A “teoria da revolução democrática” que formulou Nahuel Moreno [1924-1987, dirigente trotskista argentino e principal referência política-teórica da LIT-QI], revisando a teoria-programa da Revolução Permanente desenvolvida por Trotsky, tem tomado na LIT-Corriente Roja uma deriva cada vez mais alarmante. No Egito os tem levado a saudar como “revolução democrática triunfante” o golpe de Estado do exército contra Morsi, e inclusive a exigir a “repressão seletiva” (sic) do exército contra os manifestantes da Irmandade Muçulmana. Na Ucrânia, novamente viram uma “revolução democrática triunfante” nas mobilizações da Praça Maidan que levaram à queda do governo de Yanukovich, ainda quando politicamente estivessem apoiadas pelo imperialismo europeu e a participação de grupos neonazistas nas mesmas. Em vez de definir uma política independente de ambos setores burgueses, igualmente reacionários, se localizam no campo “democrático” de uns contra outros. Mas alinhar-se (ainda que seja “criticamente”) no “campo democrático” e ver “revoluções democráticas triunfantes” por todos os lados, no momento em que o imperialismo mais recorre à “roupagem democrática”, leva ceder a essa política imperial. Deste modo não é possível apresentar uma perspectiva independente aos trabalhadores e setores populares.

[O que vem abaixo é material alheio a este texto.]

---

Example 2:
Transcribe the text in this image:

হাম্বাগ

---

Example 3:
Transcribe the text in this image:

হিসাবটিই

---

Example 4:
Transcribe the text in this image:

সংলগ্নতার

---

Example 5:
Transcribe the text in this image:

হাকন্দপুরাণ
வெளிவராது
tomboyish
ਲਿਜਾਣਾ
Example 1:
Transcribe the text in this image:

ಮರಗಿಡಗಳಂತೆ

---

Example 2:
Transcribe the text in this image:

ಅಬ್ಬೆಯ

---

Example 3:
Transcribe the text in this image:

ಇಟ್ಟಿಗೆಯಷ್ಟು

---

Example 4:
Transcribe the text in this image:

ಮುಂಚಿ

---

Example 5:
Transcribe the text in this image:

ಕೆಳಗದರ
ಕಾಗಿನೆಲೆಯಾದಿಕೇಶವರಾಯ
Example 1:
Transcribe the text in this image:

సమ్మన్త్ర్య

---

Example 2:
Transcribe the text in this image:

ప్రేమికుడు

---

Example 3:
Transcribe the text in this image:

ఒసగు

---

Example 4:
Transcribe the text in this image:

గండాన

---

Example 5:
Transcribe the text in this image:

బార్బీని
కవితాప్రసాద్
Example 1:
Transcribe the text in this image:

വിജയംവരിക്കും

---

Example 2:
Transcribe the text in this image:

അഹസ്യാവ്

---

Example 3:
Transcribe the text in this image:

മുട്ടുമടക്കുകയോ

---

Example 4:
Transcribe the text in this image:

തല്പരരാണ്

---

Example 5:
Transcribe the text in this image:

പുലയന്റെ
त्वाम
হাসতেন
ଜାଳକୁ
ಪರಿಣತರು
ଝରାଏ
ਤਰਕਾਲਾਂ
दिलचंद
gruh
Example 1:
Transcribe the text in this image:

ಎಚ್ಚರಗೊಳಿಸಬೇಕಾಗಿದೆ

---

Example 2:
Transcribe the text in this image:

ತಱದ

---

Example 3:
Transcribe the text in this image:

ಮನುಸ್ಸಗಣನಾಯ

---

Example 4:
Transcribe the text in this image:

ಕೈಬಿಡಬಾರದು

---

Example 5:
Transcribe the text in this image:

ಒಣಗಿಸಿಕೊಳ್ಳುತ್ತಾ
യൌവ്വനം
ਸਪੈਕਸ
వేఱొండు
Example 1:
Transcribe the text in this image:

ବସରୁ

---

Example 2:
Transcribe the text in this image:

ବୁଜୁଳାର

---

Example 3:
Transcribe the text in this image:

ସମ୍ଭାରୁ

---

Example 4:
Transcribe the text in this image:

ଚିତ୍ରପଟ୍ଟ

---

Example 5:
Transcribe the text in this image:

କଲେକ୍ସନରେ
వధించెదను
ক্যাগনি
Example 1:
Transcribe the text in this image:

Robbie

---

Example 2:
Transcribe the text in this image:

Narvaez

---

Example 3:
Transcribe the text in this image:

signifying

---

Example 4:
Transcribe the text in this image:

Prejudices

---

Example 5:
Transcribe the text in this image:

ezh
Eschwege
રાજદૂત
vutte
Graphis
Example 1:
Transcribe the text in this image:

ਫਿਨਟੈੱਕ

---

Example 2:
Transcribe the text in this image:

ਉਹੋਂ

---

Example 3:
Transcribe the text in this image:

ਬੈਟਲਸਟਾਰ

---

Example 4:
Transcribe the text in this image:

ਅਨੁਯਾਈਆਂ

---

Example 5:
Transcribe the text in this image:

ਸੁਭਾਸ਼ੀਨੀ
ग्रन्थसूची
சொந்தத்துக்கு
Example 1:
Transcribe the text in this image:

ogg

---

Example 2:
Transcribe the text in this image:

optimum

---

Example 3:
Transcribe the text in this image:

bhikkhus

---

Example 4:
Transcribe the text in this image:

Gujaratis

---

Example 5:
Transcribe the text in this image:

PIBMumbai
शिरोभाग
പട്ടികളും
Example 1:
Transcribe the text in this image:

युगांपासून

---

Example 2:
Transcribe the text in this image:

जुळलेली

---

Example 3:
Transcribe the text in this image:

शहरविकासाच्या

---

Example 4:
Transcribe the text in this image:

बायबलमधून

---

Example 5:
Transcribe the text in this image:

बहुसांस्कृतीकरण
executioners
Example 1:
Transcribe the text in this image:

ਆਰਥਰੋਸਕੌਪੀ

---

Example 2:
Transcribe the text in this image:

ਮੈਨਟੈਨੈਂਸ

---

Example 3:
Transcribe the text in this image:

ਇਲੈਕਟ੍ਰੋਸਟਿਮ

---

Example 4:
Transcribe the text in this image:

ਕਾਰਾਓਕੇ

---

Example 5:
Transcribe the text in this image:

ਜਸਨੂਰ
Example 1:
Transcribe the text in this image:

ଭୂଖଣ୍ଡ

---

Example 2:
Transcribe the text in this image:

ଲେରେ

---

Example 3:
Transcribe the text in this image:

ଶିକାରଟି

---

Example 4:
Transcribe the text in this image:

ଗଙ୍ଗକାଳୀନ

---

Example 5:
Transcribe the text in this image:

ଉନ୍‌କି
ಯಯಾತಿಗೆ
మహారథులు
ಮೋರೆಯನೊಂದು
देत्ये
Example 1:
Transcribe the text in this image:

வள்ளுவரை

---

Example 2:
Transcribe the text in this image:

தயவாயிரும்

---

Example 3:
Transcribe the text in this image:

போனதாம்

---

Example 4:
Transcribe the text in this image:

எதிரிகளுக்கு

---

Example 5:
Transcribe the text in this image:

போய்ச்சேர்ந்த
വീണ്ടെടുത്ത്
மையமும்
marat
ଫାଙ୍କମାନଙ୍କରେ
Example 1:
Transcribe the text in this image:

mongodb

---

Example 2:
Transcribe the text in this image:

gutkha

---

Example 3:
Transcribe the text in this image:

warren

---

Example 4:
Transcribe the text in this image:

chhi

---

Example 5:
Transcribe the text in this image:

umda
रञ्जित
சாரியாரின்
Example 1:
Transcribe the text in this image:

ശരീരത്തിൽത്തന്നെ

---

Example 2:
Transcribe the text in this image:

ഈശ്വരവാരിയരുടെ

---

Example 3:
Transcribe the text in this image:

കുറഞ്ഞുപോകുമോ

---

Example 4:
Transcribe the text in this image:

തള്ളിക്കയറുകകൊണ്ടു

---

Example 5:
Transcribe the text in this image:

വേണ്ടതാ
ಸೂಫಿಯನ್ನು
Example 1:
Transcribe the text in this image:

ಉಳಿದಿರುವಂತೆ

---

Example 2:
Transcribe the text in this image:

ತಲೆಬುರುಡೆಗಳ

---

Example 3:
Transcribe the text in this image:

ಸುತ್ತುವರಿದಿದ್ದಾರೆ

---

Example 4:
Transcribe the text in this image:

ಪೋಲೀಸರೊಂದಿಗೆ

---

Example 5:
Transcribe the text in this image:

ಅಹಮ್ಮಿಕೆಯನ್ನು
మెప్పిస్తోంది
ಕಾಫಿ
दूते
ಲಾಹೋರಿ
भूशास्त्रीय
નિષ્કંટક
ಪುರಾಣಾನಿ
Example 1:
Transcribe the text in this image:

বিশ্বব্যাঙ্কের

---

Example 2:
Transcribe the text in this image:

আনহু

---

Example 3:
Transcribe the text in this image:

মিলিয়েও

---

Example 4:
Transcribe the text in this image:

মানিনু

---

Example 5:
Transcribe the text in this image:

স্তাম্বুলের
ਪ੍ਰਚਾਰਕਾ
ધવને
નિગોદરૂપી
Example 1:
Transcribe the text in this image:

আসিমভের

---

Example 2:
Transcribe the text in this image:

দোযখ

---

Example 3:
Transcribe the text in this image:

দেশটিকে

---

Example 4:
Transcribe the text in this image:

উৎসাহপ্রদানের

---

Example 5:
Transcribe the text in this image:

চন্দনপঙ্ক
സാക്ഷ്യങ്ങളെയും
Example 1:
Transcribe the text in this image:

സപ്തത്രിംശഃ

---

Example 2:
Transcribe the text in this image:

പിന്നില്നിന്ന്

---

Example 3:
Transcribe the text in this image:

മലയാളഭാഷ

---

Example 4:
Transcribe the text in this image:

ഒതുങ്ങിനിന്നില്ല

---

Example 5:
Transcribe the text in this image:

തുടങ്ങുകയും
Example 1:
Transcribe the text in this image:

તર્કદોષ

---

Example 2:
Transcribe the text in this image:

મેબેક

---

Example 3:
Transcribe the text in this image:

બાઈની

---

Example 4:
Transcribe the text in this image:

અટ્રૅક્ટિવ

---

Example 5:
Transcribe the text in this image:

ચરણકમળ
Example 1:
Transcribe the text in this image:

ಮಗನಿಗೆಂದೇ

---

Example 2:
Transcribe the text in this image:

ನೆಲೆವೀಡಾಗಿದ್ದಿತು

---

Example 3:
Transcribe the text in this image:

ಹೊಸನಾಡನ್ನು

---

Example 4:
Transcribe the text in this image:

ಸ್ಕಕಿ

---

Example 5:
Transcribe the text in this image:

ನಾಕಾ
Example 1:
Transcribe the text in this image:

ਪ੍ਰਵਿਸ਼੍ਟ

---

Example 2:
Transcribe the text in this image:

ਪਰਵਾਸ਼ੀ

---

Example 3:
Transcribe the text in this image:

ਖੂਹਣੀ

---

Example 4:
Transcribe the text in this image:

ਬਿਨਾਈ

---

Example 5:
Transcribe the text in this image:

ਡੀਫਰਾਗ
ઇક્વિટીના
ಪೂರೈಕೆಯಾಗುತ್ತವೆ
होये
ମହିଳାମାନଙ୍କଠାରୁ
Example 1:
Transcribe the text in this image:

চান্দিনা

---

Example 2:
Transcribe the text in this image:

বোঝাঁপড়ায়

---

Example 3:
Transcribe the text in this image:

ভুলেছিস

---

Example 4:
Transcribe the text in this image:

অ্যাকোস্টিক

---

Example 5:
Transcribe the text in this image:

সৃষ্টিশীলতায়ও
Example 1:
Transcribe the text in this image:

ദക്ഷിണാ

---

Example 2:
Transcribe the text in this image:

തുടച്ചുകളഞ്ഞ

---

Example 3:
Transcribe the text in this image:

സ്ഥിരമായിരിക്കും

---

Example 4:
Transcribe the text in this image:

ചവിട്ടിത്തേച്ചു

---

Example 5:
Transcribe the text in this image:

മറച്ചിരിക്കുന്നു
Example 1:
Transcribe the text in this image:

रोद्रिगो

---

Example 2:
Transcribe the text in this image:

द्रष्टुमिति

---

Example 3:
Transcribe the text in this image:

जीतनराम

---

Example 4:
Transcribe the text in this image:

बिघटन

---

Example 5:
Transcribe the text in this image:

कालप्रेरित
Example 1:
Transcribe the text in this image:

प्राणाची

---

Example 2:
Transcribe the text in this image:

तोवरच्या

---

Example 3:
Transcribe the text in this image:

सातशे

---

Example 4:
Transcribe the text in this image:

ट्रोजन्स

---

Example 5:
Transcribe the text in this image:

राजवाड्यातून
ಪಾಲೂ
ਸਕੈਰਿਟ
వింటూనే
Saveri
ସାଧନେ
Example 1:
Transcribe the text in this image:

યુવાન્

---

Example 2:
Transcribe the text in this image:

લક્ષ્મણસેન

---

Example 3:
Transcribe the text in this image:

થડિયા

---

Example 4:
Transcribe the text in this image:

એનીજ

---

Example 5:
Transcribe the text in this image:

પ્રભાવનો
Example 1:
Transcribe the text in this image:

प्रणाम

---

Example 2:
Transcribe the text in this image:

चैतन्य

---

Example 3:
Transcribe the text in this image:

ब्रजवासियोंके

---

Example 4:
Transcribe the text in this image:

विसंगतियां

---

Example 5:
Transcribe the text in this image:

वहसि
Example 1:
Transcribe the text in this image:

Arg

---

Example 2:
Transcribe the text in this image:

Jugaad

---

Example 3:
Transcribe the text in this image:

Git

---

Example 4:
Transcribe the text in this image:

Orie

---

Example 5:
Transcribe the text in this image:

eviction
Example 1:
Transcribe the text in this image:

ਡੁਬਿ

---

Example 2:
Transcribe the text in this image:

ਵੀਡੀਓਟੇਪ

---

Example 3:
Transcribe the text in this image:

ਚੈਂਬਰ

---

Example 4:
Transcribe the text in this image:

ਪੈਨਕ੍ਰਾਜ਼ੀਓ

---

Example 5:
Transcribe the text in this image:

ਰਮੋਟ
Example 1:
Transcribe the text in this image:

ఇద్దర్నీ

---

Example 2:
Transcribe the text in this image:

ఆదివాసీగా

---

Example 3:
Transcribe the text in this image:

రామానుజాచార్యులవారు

No caso da Nigéria, partindo do feminismo marxista repudiamos e lutamos decididamente contra a opressão das mulheres e crianças, tanto por parte dos grupos integristas islâmicos, como por parte do governo e o imperialismo. Que, a final de contas, são duas caras da mesma moeda na opressão e exploração das mulheres. Por isso, vemos fundamental denunciar a utilização que faz o imperialismo do discurso de “defesa das mulheres”, já que a luta contra o patriarcado não pode se separar da luta contra o capitalismo e o imperialismo.